Esse conceito foi definido por Orlandi, em 1996, no livro Interpretação: autoria, leitura e efeitos do trabalho simbólico, a fim de compreender teoricamente o funcionamento das tecnologias de linguagem a partir do uso do computador e da internet.
A memória metálica diz respeito à circulação, a qual compreende movimentos de repetição, reprodução, replicação, etc.
Para Orlandi (2006), a memória metálica é aquela « produzida por um construto técnico (televisão, computador, etc.). Sua particularidade é ser horizontal (...), não havendo assim estratificação em seu processo, mas distribuição em série, na forma de adição, acúmulo: o que foi dito aqui e ali e mais além vai-se juntando como se formasse uma rede de filiação e não apenas uma soma. Quantidade e não historicidade ». A memória metálica produz, pois, um efeito de filiação.
Se tomarmos como exemplo do funcionamento da memória metálica, os resultados de busca fornecidos pelo Google, temos um acúmulo de ocorrências que nos são apresentadas segundo o algoritmo do Google. Todas as informações são acumuladas na memória metálica e atualizadas segundo o filtro do algoritmo.
Mas a memória metálica não se restringe ao acúmulo de dados na memória do computador, ela também diz respeito ao funcionamento da própria mídia, construto técnico, que também tem seus filtros e que trabalha com a quantidade de informações e sua repercussão global, por meio da repetição, reprodução.
Sabemos que o dizer se constitui na relação com a memória discursiva, na qual as enunciações se estratificam no eixo vertical compondo o saber discursivo que retorna sob a forma da atualização numa formulação.
Mas e quando não há estratificação do dizer no eixo vertical, como fica a atualização?
Se pensarmos na relação memória discursiva e atualidade, sendo a atualidade o que Courtine (1981, p. 53) chamou de “efeito de memória” - porque o que dizemos é efeito do já-dito (e esquecido), numa conjuntura história específica – como situaríamos a memória metálica?

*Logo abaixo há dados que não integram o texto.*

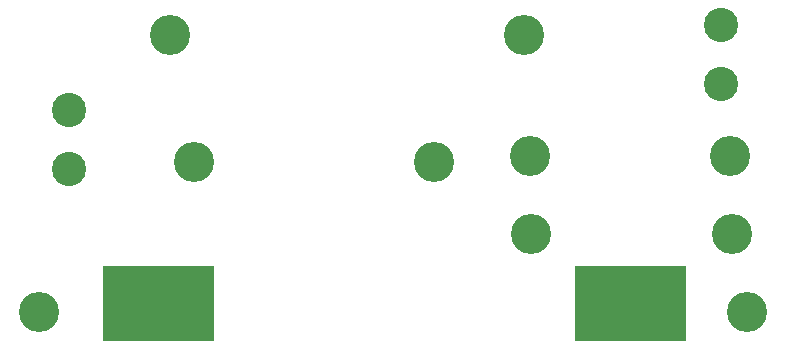
<source format=gts>
%FSLAX34Y34*%
G04 Gerber Fmt 3.4, Leading zero omitted, Abs format*
G04 (created by PCBNEW (2014-01-19 BZR 4624)-product) date 5/28/2014 2:32:43 AM*
%MOIN*%
G01*
G70*
G90*
G04 APERTURE LIST*
%ADD10C,0.005906*%
%ADD11R,0.133858X0.094488*%
%ADD12C,0.133858*%
%ADD13C,0.114173*%
G04 APERTURE END LIST*
G54D10*
G54D11*
X31496Y-23622D03*
X30314Y-23622D03*
X32677Y-23622D03*
X31496Y-22834D03*
X32677Y-22834D03*
X30314Y-22834D03*
X30314Y-24409D03*
X31496Y-24409D03*
X32677Y-24409D03*
X47244Y-23622D03*
X48425Y-23622D03*
X46062Y-23622D03*
X46062Y-22834D03*
X47244Y-22834D03*
X48425Y-22834D03*
X48425Y-24409D03*
X47244Y-24409D03*
X46062Y-24409D03*
G54D12*
X31889Y-14645D03*
X43700Y-14645D03*
X27519Y-23897D03*
X51141Y-23897D03*
X32696Y-18877D03*
X40688Y-18877D03*
G54D13*
X28523Y-17145D03*
X28523Y-19114D03*
X50275Y-16299D03*
X50275Y-14330D03*
G54D12*
X43917Y-21299D03*
X50610Y-21299D03*
X43877Y-18681D03*
X50570Y-18681D03*
M02*

</source>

Falar em memória metálica não quer dizer que ao enunciar o dizer não esteja determinado pela história e pela ideologia, pois, como ensina Pêcheux (1981), as circulações discursivas não são jamais “não importa o quê”, como nos querem fazer acreditar. É justamente esse o funcionamento da memória metálica: produzir, pela quantidade, o esvaziamento do sentido do dizer engajado, significante na história. O excesso, a quantidade, sentidos da repetição em série, esvaziam o dizer, submetendo-o a uma existência técnica, replicável no eixo da própria circulação. Daí dizermos as mais curtidas, mais compartilhadas, os trending topics, que se formulam na quantidade replicável dos dizeres. O sentido é da ordem da quantidade não da historicidade desses dizeres. É da instância de sua circulação. Ça circule, nos dizia Pêcheux (1981), referindo-se à “falsa moeda das línguas de vento”.
Levando em conta os três momentos da produção dos discursos, apontados por Orlandi (2001), se a memória discursiva é predominantemente da instância da constituição do sentido, a memória metálica é predominantemente da instância da circulação e de sua atualização filtro, hashtag, meme, feed de notícias, etc.
Na memória metálica, a significação se dá no nível da circulação. Tomando como exemplo o Twitter ou o Facebook, quanto mais atualizações um sujeito fizer em seu perfil, mais visibilidade terá porque aumentará a circulação. Vemos que nesse caso, o ponto de partida para a construção dos sentidos não é a filiação do sujeito a uma rede de constituição, mas a uma atualização e circulação. “Repetição e quantidade, em sua forma binômica” (Orlandi, 2010). O já-dito armazenado que retorna sob a forma da atualização de dados num ultradiscurso e não da formulação do interdiscurso num intradiscurso.
Bibliografia
COURTINE, Jean-Jacques. Quelques problèmes théoriques et méthodologiques en analyse du discours, à propos du discours communiste adressé aux chrétiens. In: Langages, 15e année, n°62, 1981. Analyse du discours politique [Le discours communiste adressé aux chrétiens] pp. 9-128.
ORLANDI, Eni. Interpretação: autoria, leitura e efeitos do trabalho simbólico. Campinas: Vozes, 1996.
ORLANDI, Eni. Discurso e texto. Campinas: Pontes, 2001.
ORLANDI, Eni. Conversa com Eni Orlandi. In. BARRETO, Raquel. Teias: Rio de Janeiro, ano 7, nº 13-14, jan/dez, 2006.
ORLANDI, Eni. A contrapelo: incursão teórica na tecnologia - discurso eletrônico, escola, cidade. RUA [online]. 2010, no. 16. Volume 2 - ISSN 1413-2109.
PECHEUX, Michel. Ouverture du colloque. In. CONEIN, B. et al. (orgs) Matérialités discursives. Lille: Presses Universitaires de Lille, 1981.